The default is to wait for Copilot CLI to return a complete response, but there’s support for displaying response data as it’s returned by adding a streaming directive to the session definition. This approach can be helpful if you’re building an interactive user experience or where LLM responses can take time to generate.
Like Semantic Kernel and other agent development frameworks, the GitHub Copilot SDK is designed to use tools that link your code to LLMs, which can structure calls to data that Copilot will convert to natural language. For example, you could build a tool that links to a foreign exchange platform to return the exchange rate between two currencies on a specific date, which can then be used in a Copilot SDK call, adding the tool name as part of the session definition.
Using tools and MCP servers
Tools are built as handlers linked to either local code or a remote API. Working with API calls allows you to quickly ground the LLM and reduce the risks associated with token exhaustion. Once you have a tool, you can have an interactive session allow users to build their own prompts and deliver them to the grounded LLM as part of a larger application or as a task-specific chatbot in Teams or another familiar application.
You don’t have to write your own tool; if you’re working with existing platforms and data, your SDK code can call an MCP server, like the one offered by Microsoft 365, to provide quick access to larger data sources. As the GitHub Copilot SDK builds on the capabilities of the Copilot CLI, you can start by defining a link to the relevant MCP endpoint URLs and then allow the tool to call the necessary servers as needed. An application can include links to more than one MCP server, so linking Work IQ to your GitHub repositories bridges the gap between code and the email chains that inspired it.
MCP servers can be local or remote, using HTTP for remote connections and stdio for local. You may need to include authorization tokens in your MCP server definition, as well as accepting all its tools or choosing specific tools for your GitHub Copilot SDK agent to use.
Other options for the SDK agent session include defining a base prompt for all queries to help avoid inconsistencies and to provide some context for interactions outside of the user prompt. Different agents in the same application can be given different base prompts and separate names for separate functions. A local MCP server might give your application access to a PC’s file system, while a remote server might be GitHub’s own one, giving your application access to code and repositories.
You’re not limited to the official language support. There are community releases of the SDK for Java, Rust, C++, and Clojure, so you can work with familiar languages and frameworks. As they’re not official releases, they may not be coordinated with GitHub’s own SDKs and won’t have the same level of support.
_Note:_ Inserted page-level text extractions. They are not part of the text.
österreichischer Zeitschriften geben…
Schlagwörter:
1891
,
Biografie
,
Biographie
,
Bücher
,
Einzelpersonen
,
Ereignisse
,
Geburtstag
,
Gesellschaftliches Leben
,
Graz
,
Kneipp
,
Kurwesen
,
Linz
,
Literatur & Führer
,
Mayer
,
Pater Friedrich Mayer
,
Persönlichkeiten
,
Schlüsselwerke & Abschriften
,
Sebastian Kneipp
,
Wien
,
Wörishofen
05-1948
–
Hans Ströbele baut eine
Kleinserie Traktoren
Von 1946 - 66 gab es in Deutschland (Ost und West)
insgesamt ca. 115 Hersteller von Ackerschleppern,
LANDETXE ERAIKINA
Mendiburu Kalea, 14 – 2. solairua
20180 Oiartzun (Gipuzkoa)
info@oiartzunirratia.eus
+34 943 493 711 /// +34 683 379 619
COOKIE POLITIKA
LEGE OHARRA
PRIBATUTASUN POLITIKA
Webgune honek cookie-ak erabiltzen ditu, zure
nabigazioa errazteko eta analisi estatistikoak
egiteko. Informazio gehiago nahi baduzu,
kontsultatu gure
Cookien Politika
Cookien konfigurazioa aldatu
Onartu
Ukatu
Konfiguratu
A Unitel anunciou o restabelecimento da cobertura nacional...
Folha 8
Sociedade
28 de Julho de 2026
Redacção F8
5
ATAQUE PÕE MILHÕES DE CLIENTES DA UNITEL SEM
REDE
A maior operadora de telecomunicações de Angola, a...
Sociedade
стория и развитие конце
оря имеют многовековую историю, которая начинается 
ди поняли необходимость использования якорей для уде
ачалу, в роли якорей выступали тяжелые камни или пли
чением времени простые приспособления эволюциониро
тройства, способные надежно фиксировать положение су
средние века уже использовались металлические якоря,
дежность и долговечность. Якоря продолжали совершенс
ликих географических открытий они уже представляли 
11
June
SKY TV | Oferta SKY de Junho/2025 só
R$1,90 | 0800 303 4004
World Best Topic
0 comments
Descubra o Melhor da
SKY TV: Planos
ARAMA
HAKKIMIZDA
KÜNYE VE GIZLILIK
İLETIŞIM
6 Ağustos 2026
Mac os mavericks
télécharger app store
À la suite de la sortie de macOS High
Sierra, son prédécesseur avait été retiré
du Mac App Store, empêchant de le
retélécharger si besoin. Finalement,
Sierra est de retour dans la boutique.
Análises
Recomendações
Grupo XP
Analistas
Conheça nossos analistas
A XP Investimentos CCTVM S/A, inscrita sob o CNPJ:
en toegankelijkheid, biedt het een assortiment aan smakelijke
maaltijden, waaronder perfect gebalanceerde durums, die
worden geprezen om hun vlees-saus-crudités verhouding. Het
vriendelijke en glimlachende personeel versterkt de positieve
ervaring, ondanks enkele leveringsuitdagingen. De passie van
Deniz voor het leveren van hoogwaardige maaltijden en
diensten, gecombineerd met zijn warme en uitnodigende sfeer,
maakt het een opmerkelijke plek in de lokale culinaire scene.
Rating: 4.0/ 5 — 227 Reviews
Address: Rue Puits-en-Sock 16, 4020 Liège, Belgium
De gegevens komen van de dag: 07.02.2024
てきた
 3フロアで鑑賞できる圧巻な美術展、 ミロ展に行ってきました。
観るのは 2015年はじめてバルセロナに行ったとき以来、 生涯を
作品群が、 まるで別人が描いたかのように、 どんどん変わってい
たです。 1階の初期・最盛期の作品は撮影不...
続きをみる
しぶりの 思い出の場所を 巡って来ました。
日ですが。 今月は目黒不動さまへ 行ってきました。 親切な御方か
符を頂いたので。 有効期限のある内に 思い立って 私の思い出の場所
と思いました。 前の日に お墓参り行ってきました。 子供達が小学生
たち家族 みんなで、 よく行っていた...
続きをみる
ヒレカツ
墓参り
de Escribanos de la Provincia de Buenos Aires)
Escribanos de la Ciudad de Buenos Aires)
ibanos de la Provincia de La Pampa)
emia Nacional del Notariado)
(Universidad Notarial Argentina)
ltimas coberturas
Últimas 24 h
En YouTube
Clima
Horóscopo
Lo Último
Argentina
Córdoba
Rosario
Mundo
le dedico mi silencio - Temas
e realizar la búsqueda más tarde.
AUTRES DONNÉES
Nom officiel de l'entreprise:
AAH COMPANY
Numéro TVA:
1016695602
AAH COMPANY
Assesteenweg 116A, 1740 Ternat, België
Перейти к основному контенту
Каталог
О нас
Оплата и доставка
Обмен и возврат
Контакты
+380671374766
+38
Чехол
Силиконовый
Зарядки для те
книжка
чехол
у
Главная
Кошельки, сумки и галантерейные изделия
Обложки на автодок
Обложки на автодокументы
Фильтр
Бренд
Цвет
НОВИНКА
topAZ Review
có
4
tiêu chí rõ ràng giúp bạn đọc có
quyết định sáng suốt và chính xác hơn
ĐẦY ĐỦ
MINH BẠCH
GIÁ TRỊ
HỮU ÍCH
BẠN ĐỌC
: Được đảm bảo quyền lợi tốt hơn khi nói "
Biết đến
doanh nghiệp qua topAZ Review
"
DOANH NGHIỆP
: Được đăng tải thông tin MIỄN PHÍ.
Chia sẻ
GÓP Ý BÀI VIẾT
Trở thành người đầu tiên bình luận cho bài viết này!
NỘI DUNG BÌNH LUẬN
Working in the Microsoft Agent Framework
Usefully, the Microsoft Agent Framework now supports the GitHub Copilot SDK, so you can integrate and orchestrate its agents with ones built from other tools and frameworks, such as Fabric or Azure OpenAI. This lets you build complex AI-powered applications from proven components, using Agent Framework to orchestrate workflow across multiple agents. You’re not limited to a single LLM, either. It’s possible to work with ChatGPT in one agent and Claude in another.
Tools like the GitHub Copilot SDK are a useful way to experiment with agent development, taking the workflows you’ve built inside GitHub and Visual Studio Code and turning them into their own MCP-powered applications. Once you’ve built a fleet of different single-purpose agents, you can chain them together using higher-level orchestration frameworks, thereby automating workflows that bring in information from across your business and your application development life cycle.